_Excerpt to read_:
━━━━━━━━━━━━━━━━━━━━━━━━━━━━━━

Ask any Tico their favorite meal, and one of these Costa Rican dishes is sure to pop up. Whether it;s breakfast, lunch, dinner or snack, Costa Rica has been cooking unique cuisine for years and is finally gaining the international attention it deserves.
Whether you like savory or sweet, salty or tangy: these ten Costa Rican dishes are sure to please any foodie on their journey to Latin America.
If you are going to Costa, you MUST try these 10 foods:
1) Gallo Pinto
Is it Costa Rican or Nicaraguan?
While the jury is still out on its origins, this dish is considered the national breakfast of both countries. The beloved Latin American dish is made with rice and beans and is also served with a side of eggs cooked to your preference. Gallo Pinto means “spotted rooster” in Spanish, the name likely given for the spotted look of the beans and rice. Because every family has its own recipe, Gallo Pinto is best tried while dining with a local family.
2) Casado or Comida Tipica
If you came to Costa Rica without trying this national dish, then you really didn’t visit Costa Rica. This lunch or dinner meal is easy to find in most restaurants, and it’s extremely easy to please. Although there are variations across the country, casado typically includes rice, beans, simple salad, and a grilled meat such as chicken or fish. It’s a staple in every Tico’s diet, and if you are spending some time in Costa Rica, it will likely become a part of yours, too!

━━━━━━━━━━━━━━━━━━━━━━━━━━━━━━

_Available data_:

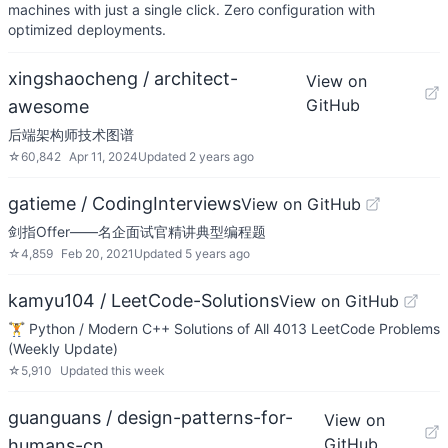
machines with just a single click. Zero configuration with
optimized deployments.
xingshaocheng / architect-
View on
GitHub
awesome
后端架构师技术图谱
☆
60,842
Apr 11, 2024
Updated
2 years ago
gatieme / CodingInterviews
View on GitHub
剑指Offer——名企面试官精讲典型编程题
☆
4,859
Feb 20, 2021
Updated
5 years ago
kamyu104 / LeetCode-Solutions
View on GitHub
🏋️ Python / Modern C++ Solutions of All 4013 LeetCode Problems
(Weekly Update)
☆
5,910
Updated
this week
guanguans / design-patterns-for-
View on
GitHub
humans-cn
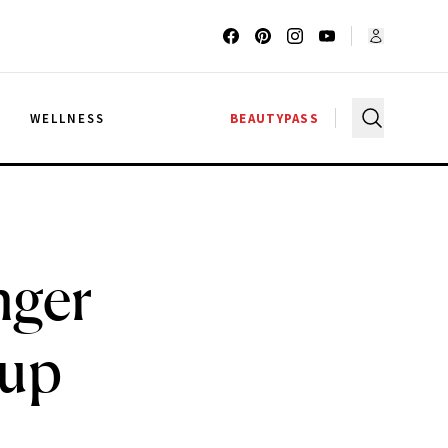
G
WELLNESS
BEAUTYPASS
nger
eup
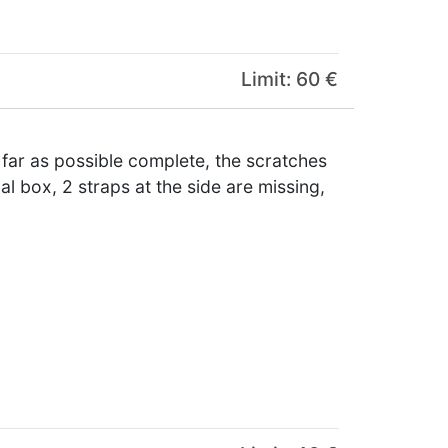
Limit: 60 €
 far as possible complete, the scratches
al box, 2 straps at the side are missing,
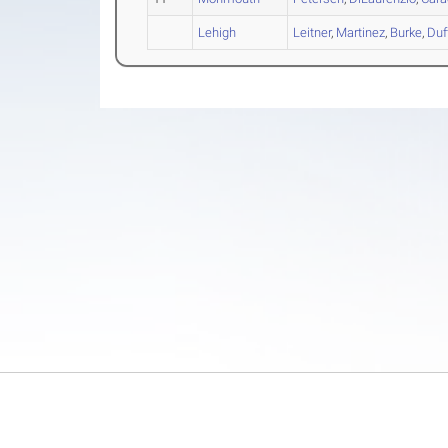
Lehigh
Leitner
,
Martinez
,
Burke
,
Duf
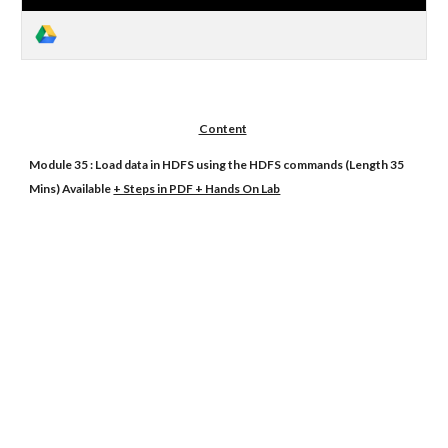
Content
Module 35 : Load data in HDFS using the HDFS commands (Length 35
Mins) Available
+ Steps in PDF + Hands On Lab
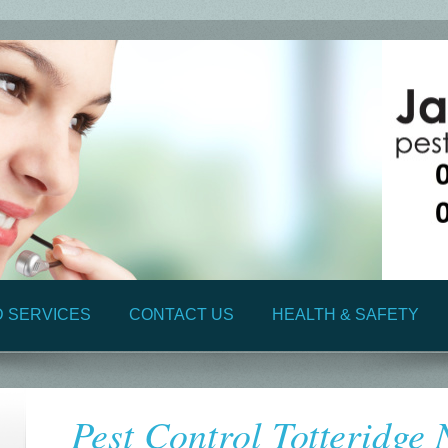
D SERVICES
CONTACT US
HEALTH & SAFETY
Pest Control Totteridge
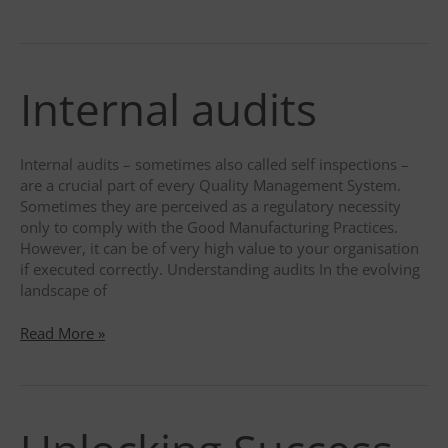
Art
of
Auditing
in
Internal audits
the
Life
Science
Industry:
Internal audits – sometimes also called self inspections –
An
are a crucial part of every Quality Management System.
In-
Sometimes they are perceived as a regulatory necessity
Depth
only to comply with the Good Manufacturing Practices.
Look
However, it can be of very high value to your organisation
through
if executed correctly. Understanding audits In the evolving
the
landscape of
Eye
of
Internal
Read More »
a
audits
Lead
Auditor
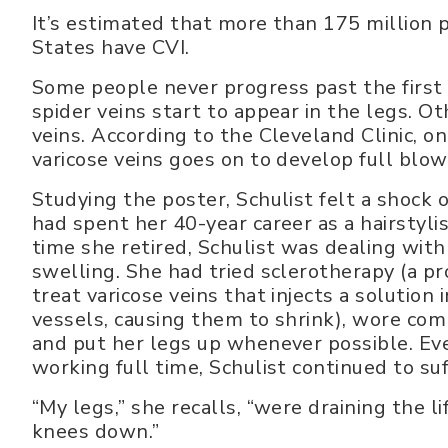
It’s estimated that more than 175 million 
States have CVI.
Some people never progress past the first 
spider veins start to appear in the legs. O
veins. According to the Cleveland Clinic, o
varicose veins goes on to develop full blow
Studying the poster, Schulist felt a shock o
had spent her 40-year career as a hairstylis
time she retired, Schulist was dealing with
swelling. She had tried sclerotherapy (a p
treat varicose veins that injects a solution
vessels, causing them to shrink), wore com
and put her legs up whenever possible. Ev
working full time, Schulist continued to suf
“My legs,” she recalls, “were draining the l
knees down.”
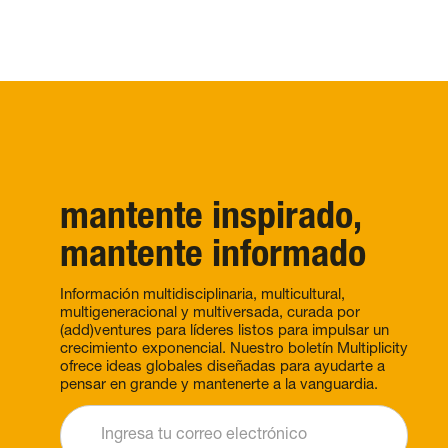
mantente inspirado,
mantente informado
Información multidisciplinaria, multicultural,
multigeneracional y multiversada, curada por
(add)ventures para líderes listos para impulsar un
crecimiento exponencial. Nuestro boletín Multiplicity
ofrece ideas globales diseñadas para ayudarte a
pensar en grande y mantenerte a la vanguardia.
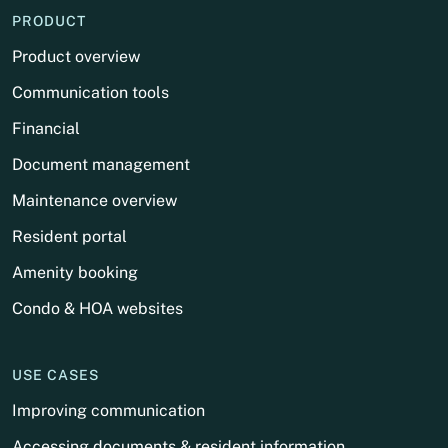
PRODUCT
Product overview
Communication tools
Financial
Document management
Maintenance overview
Resident portal
Amenity booking
Condo & HOA websites
USE CASES
Improving communication
Accessing documents & resident information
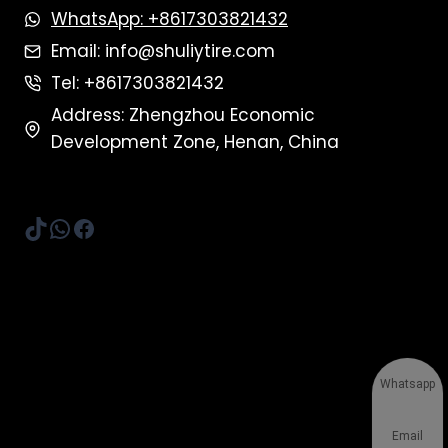
WhatsApp: +8617303821432
Email: info@shuliytire.com
Tel: +8617303821432
Address: Zhengzhou Economic
Development Zone, Henan, China
TikTok
WhatsApp
Facebook
Whatsapp
Email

━━━━━━━━━━━━━━━━━━━━━━━━━━━━━━

_Action item 1_:
In the records, rename "Tel" to "Phone" in everything from the line containing "WhatsApp: +8617303821432" down to the end of the records, leaving all else unchanged.
_Action item 2_:
Go on with the piece on Costa Rican dishes from the point where it stops.

_Answer area 1_:
WhatsApp: +8617303821432
Email: info@shuliytire.com
Phone: +8617303821432
Address: Zhengzhou Economic
Development Zone, Henan, China
TikTok
WhatsApp
Facebook
Whatsapp
Email

_Answer area 2_:
Side note: Casado means “married man” in Spanish, referring to the marriage between the components of the dish.
3) Olla de Carne
This hearty traditional Costa Rican dish is a stew of beef and vegetables. It’s very popular in the capital city of San José and there are variations of it across Latin America. It is most commonly prepared on the weekends because the vegetables and meat taste better the longer you cook it, so the process is often kept to special occasions. It can be served with rice, beans, and plantains, but all kept on separate dishes so the taste of the Olla de Carne can be preserved.
Chicharrón traditionally consists of fried pork belly or friend pork rinds, but can also include chicken, mutton, or beef. The Costa Rican version uses fried pork ribs with lime juice, usually accompanied by tortillas.
5) Arroz con Pollo
This is the sister dish to casado, and a popular choice all throughout Latin America. Simply put, it’s chicken and rice. However, the Costa Rican version uses deboned chicken throughout the rice with onions, red peppers, and cilantro. Arroz con is not just limited to pollo, or “chicken”. Its style varies on the area where you buy it and can also be made with pork, beef, shrimp, or fish. Expect a salad or tortilla chips as a side dish to this meal.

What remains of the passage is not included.